Show me the (quality) data!
Show me your data!
Put it online!
Make it re-useable and accessible!
That’s the rallying cry of many in the Open Data movement. Few, at this point, seem to be demanding: make sure your data is credible, robust and of high quality! Why is this important? It is true that there is value in making a range of data sets available to stimulate interest in data use. At the same time, there is a real risk that the Open Data momentum could be derailed if out- of-date or inaccurate data sets made available by governments are used for economic forecasting, developmental planning or attempts to hold a government to account. Imagine a CSO trying to measure a country’s progress toward a developmental goal based on 10-year-old poverty data. Think it’s an unrealistic scenario? Think again.
In Kenya, the most recent household poverty data available was compiled in 2005-06. This data has now been released though the Open Data portal. How useful is it? How can NGOs use it to argue for effecting changes? To measure government development goal delivery? How can the Government develop economic policies or make resource allocations based on this data?
Most data is, or should be, drawn from records, and if the records aren’t reliable, the data won’t be reliable. Records integrity is based on proper management of the information from the time it is created until it ceases to have value.

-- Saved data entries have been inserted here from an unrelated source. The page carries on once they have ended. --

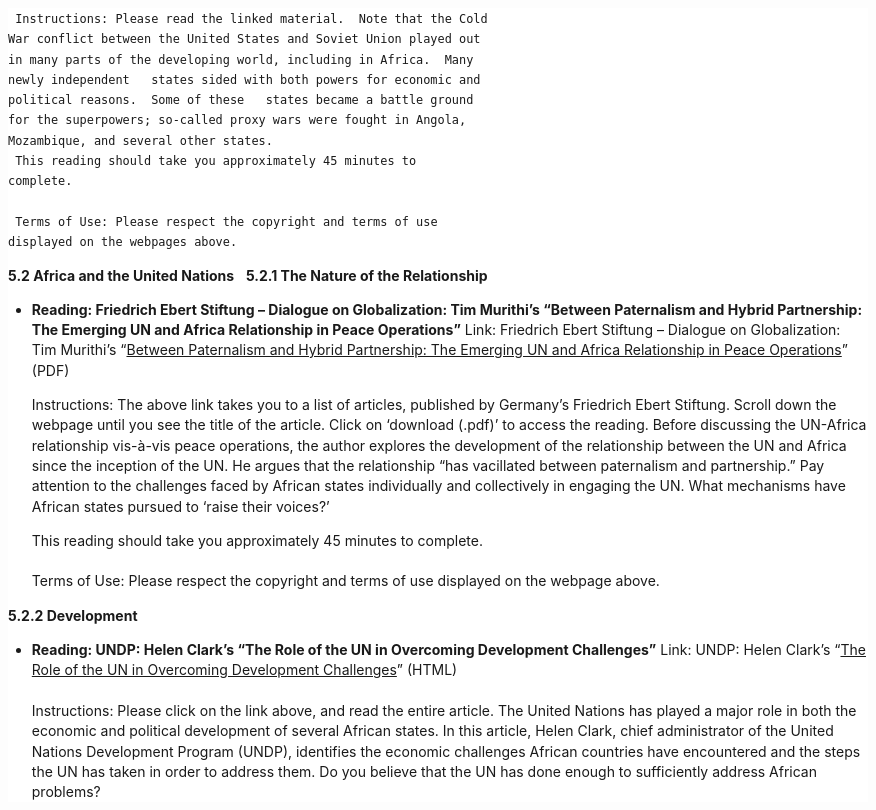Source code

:      Instructions: Please read the linked material.  Note that the Cold
    War conflict between the United States and Soviet Union played out
    in many parts of the developing world, including in Africa.  Many
    newly independent   states sided with both powers for economic and
    political reasons.  Some of these   states became a battle ground
    for the superpowers; so-called proxy wars were fought in Angola,
    Mozambique, and several other states.     
     This reading should take you approximately 45 minutes to
    complete.  
        
     Terms of Use: Please respect the copyright and terms of use
    displayed on the webpages above.

**5.2 Africa and the United Nations** <span id="5.2"></span> 
**5.2.1 The Nature of the Relationship** <span id="5.2.1"></span> 
-   **Reading: Friedrich Ebert Stiftung – Dialogue on Globalization: Tim
    Murithi’s “Between Paternalism and Hybrid Partnership: The Emerging
    UN and Africa Relationship in Peace Operations”**
    Link: Friedrich Ebert Stiftung – Dialogue on Globalization: Tim
    Murithi’s “[Between Paternalism and Hybrid Partnership: The Emerging
    UN and Africa Relationship in Peace
    Operations](http://www.fes-globalization.org/dog_publications/global_governance.htm)”
    (PDF)  
      
     Instructions: The above link takes you to a list of articles,
    published by Germany’s Friedrich Ebert Stiftung. Scroll down the
    webpage until you see the title of the article. Click on ‘download
    (.pdf)’ to access the reading. Before discussing the UN-Africa
    relationship vis-à-vis peace operations, the author explores the
    development of the relationship between the UN and Africa since the
    inception of the UN. He argues that the relationship “has vacillated
    between paternalism and partnership.” Pay attention to the
    challenges faced by African states individually and collectively in
    engaging the UN. What mechanisms have African states pursued to
    ‘raise their voices?’   
      
     This reading should take you approximately 45 minutes to
    complete.  
        
     Terms of Use: Please respect the copyright and terms of use
    displayed on the webpage above.

**5.2.2 Development** <span id="5.2.2"></span> 
-   **Reading: UNDP: Helen Clark’s “The Role of the UN in Overcoming
    Development Challenges”**
    Link: UNDP: Helen Clark’s “[The Role of the UN in Overcoming
    Development
    Challenges](http://content.undp.org/go/newsroom/2010/march/helen-clark--the-role-of-the-un-in-overcoming-development-challenges.en)”
    (HTML)  
         
     Instructions<span style="background-color: rgb(255, 255, 255); ">:
    </span><span style="background: #ff00ff"><span
    style="background-color: rgb(255, 255, 255); ">Please click on the
    link above, and read the entire article.</span></span><span
    style="background-color: rgb(255, 255, 255); "> The Unit</span>ed
    Nations has played a major role in both the economic and political
    development of several African states. In this article, Helen Clark,
    chief administrator of the United Nations Development Program
    (UNDP), identifies the economic challenges African countries have
    encountered and the steps the UN has taken in order to address them.
    Do you believe that the UN has done enough to sufficiently address
    African problems?  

Where reliable records cannot be accessed, openness is unachievable. When record keeping is poor, ordinary citizens are the losers. Poorly managed records tend to be incomplete, difficult to locate, and hard to authenticate; they can be easily manipulated, deleted, fragmented or lost. They undermine Open Government initiatives and result in inaccurate or incomplete data and information, which in turn can lead to the misunderstanding and misuse of information, cover-up of fraud, skewed findings and statistics, misguided policy and misplaced funding, all with serious consequences for citizens’ lives. Poor quality records can impair delivery of justice, human rights cannot be protected, government services are compromised, and civil society cannot hold governments to account.
Paper-based records, which are still used extensively, are not well managed in many cases; while the rapid introduction of ICT systems across governments has not addressed the challenges of protecting the integrity of the digital information that these systems generate.
Take the example of paper record keeping in the Burundi Supreme Court, where records over seven years old were found to be in abysmal condition. Poorly stored in a basement, where they were subjected to rain and dust; shelves had collapsed, and the records were in heaped in indiscriminate piles. A stray dog even managed to make its way into the basement and ripped up some records to have a litter of puppies on. Imagine trying to generate judiciary statistics covering a 10-year period to measure number of rulings? Or the fairness of the trials? Try to generate the necessary data using these records to determine how accountable a court is, how transparent court rulings or processes are.
And digital record-keeping is not immune either: work in Sierra Leone on civil servants’ and teachers’ records demonstrates how misleading employment data can be if the records used to generate it are badly kept. Once accurate records had been created and provided as the basis for verifying actual teachers against the payrolls, it was determined that ‘ghost workers’ – people claiming the pay for dead or non existent people beyond retirement age – accounted for approximately 14% of the civil service payroll and approximately 25% of the teachers’ payroll. The discovery will save the government millions of dollars annually and enabling accurate human resource planning. Openness, transparency and accountability in relation to employment data would not have been meaningful before the records controls were introduced.
Ultimately Open Data will need to be credible.
It is important to move beyond the idea that simply publishing data sets will foster momentum and interest in the use of data for accountability or economic growth. More thought must be given to the integrity of the records that provide the basis for the data, and the means of tracing the data back to the source evidence. Governments must be held to account for what they publish, and we, too, must be accountable for the information that we encourage them to provide.